Unternehmen werden in den kommenden Jahren viel Geld in die Hand nehmen, um ihre Geschäfte mit Hilfe von Daten und Datenanalysen voranzutreiben – so zumindest lauten die Prognosen. Beispielsweise gehen die Analysten von IDC davon aus, dass das globale Business mit Big Data und Analytics bis 2020 um 11,7 Prozent jährlich zulegen werde – von gut 130 Milliarden Dollar im laufenden Jahr auf über 203 Milliarden Dollar im Jahr 2020. "Die wachsende Verfügbarkeit von Daten, neue technische Möglichkeiten sowie der kulturelle Wandel in den Unternehmen, Entscheidungen zunehmend Daten-basiert zu treffen, treiben die Nachfrage nach Big-Data- und Analytics-Technik und -Services", konstatierte Dan Vesset, Group Vice President für den Bereich Analytics und Information Management bei IDC.
Von einem boomenden Markt darauf zu schließen, dass die Geschäfte mit Big Data und Analytics ein Selbstläufer sind, ist allerdings ein Trugschluss. Auf Anwenderseite weiß man zwar um die Notwendigkeit, stärker auf Daten und Analytics zu bauen. Vielerorts sind jedoch noch grundlegende Hausaufgaben zu erledigen – Datensilos einreißen, Systeme konsolidieren oder sich um die Datenqualität kümmern. Zudem hinterfragen die Verantwortlichen genau, welchen Nutzen neue Analytics-Lösungen und -Dienste bringen und ob es sich lohnt, entsprechende Investitionen zu tätigen.
Herkömmliche BI-Strategien reichen nicht mehr
Da die Verantwortlichen jedoch merken, dass sie mit ihren klassischen Business-Intelligence-(BI-)Ansätzen nicht mehr weiterkommen, dürfte kein Weg daran vorbei führen, neue Analytics-Strategien aufzusetzen und auch Geld dafür in die Hand zu nehmen. Carsten Bange, Gründer und Geschäftsführer des Business Application Research Center (BARC), mahnte auf dem Jahreskongress des Analystenhauses am 8. und 9. November in Würzburg, dass herkömmliche Strategien nicht ausreichten, um die künftigen Herausforderungen zu meistern.
Der Analyst spricht von Excel-Manufakturen und Informationsfabriken, deren primäre Ziele darin beständen, stabile und gesicherte Daten sowie weitgehend automatisierte Prozesse bereitzustellen, die Kosten zu optimieren und klare Service-Levels zu definieren. In der künftigen Analytics-Welt werde das allein aber nicht mehr funktionieren. "Gerade durch die Digitalisierung ändert sich das Bild derzeit massiv", sagt Bange.
══════
- Aufgabenstellung
Auf welchen Betrag soll das globale Geschäft mit Big Data und Analytics laut der im Text genannten IDC-Prognose bis zum Jahr 2020 anwachsen?

- Angezeigte Daten
══════
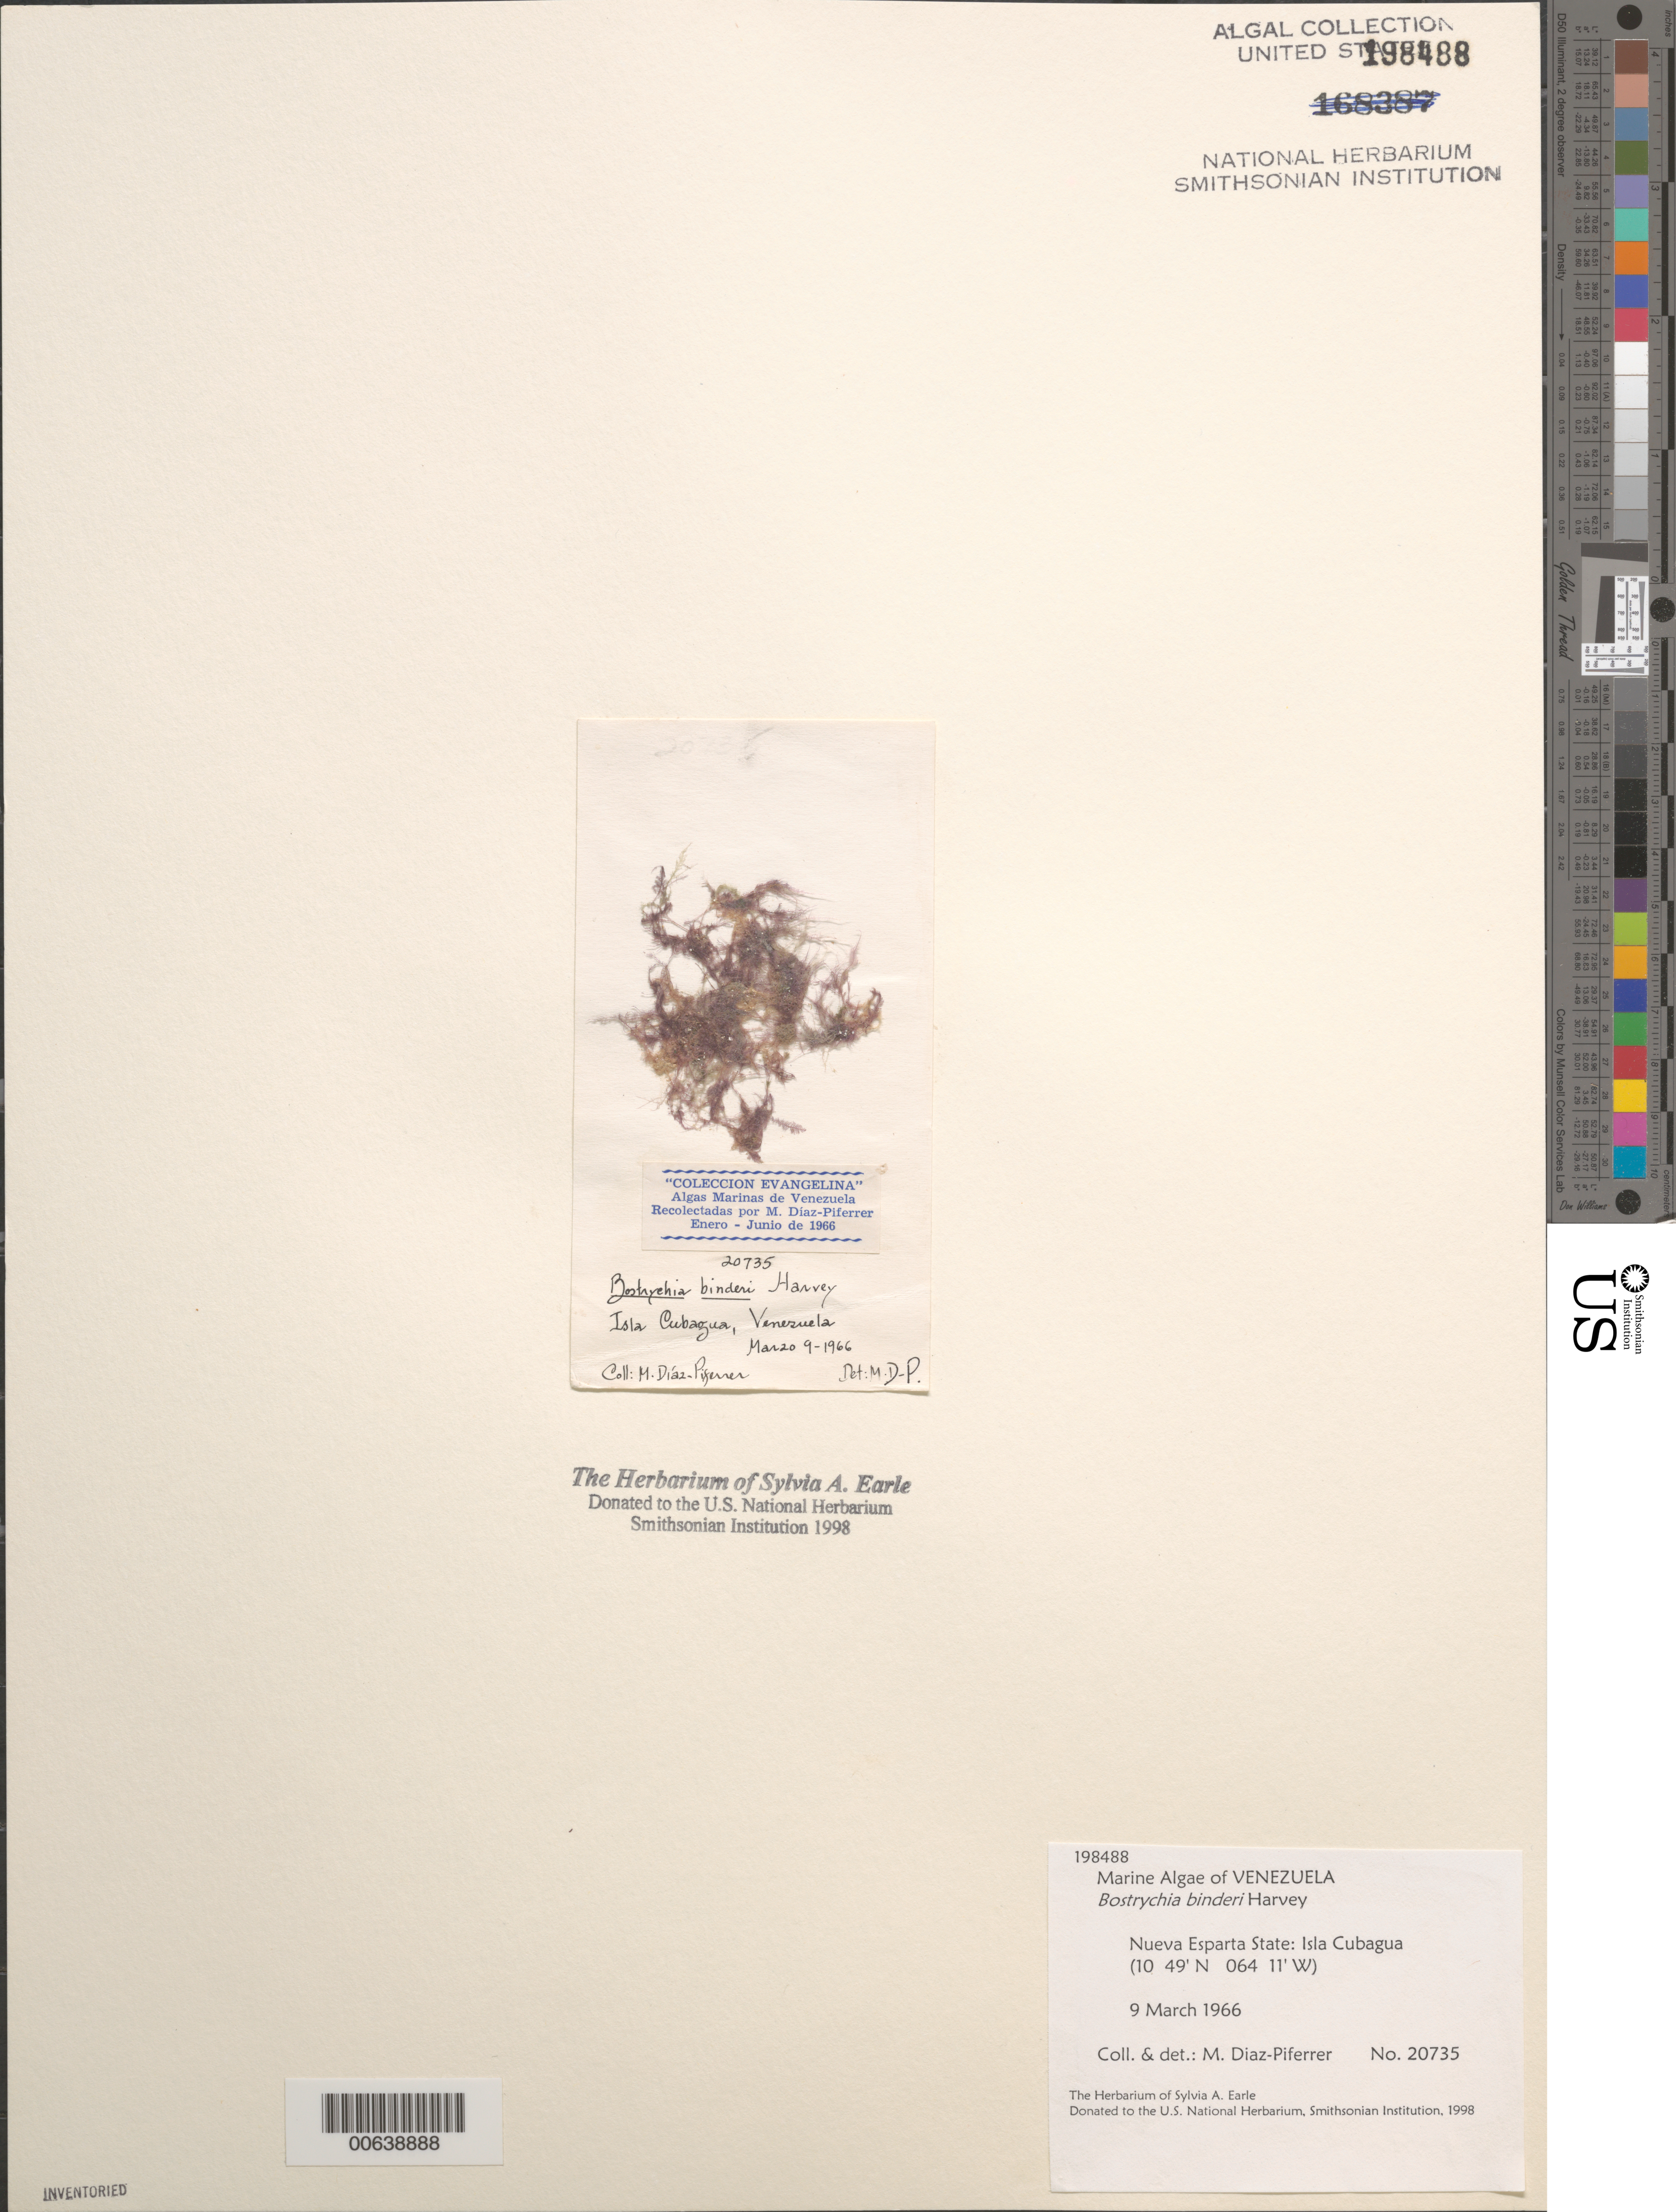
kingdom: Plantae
══════
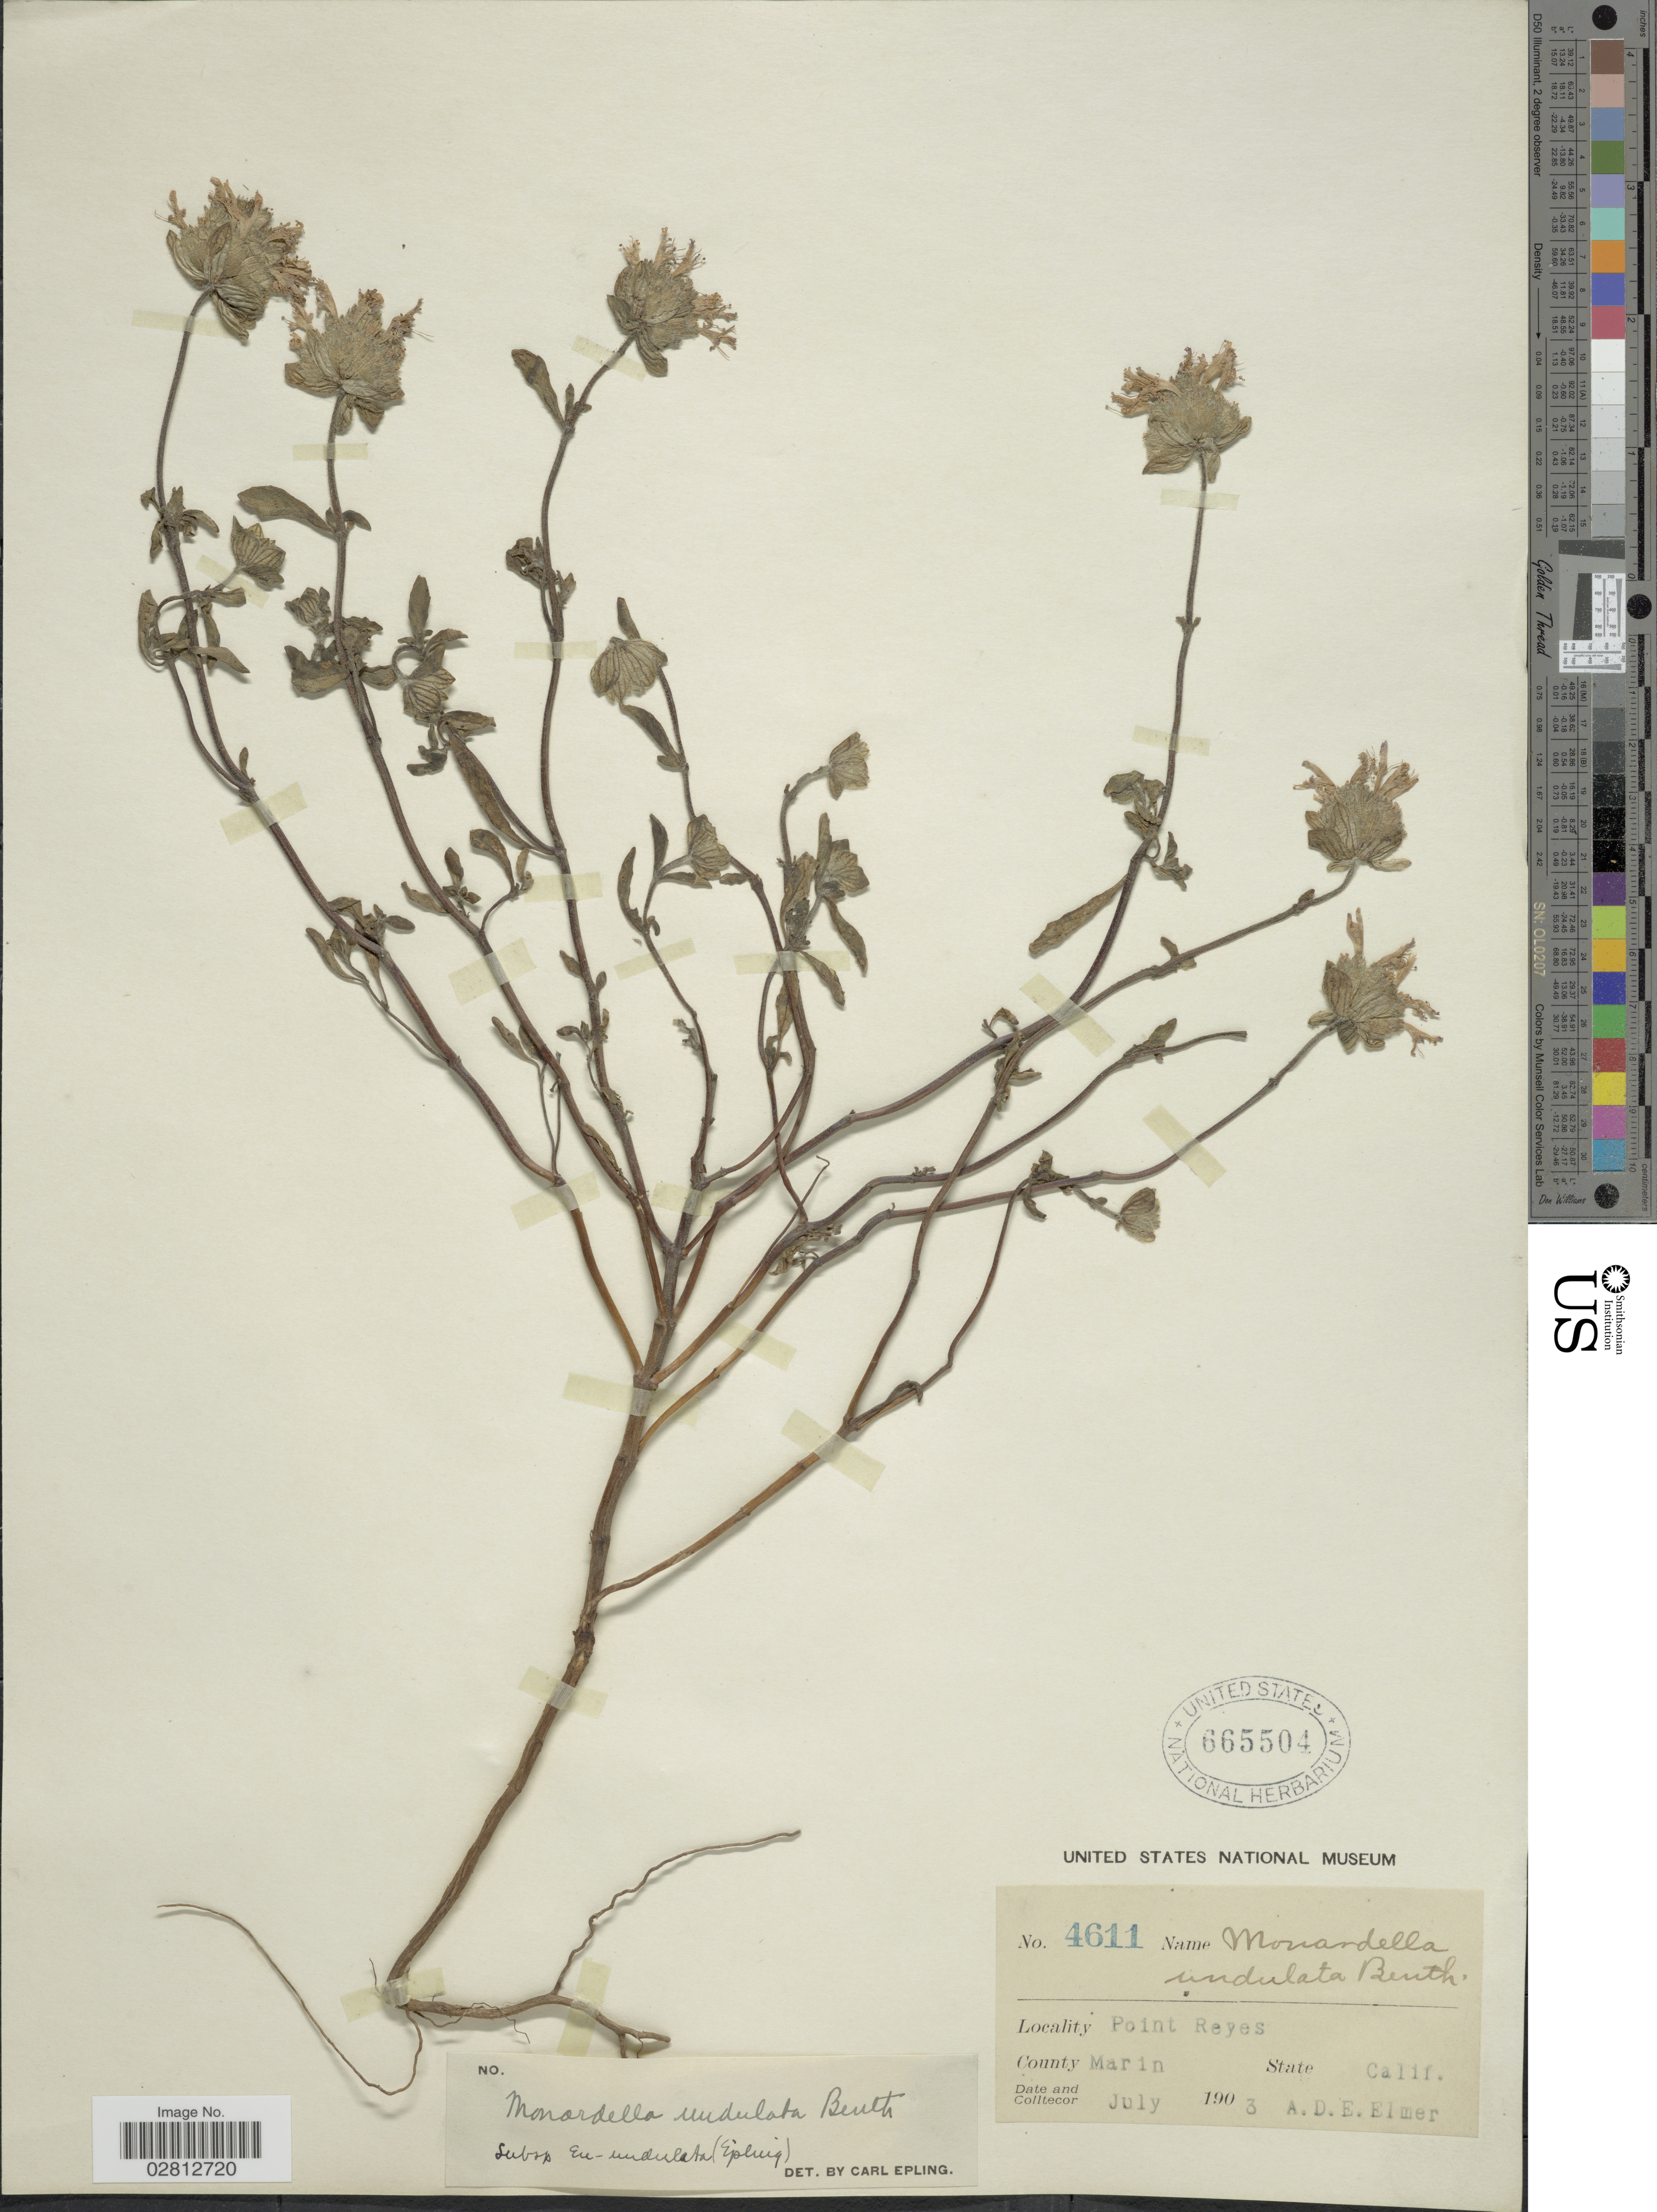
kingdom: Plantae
══════
- Lösung der Aufgabe
Auf über 203 Milliarden Dollar.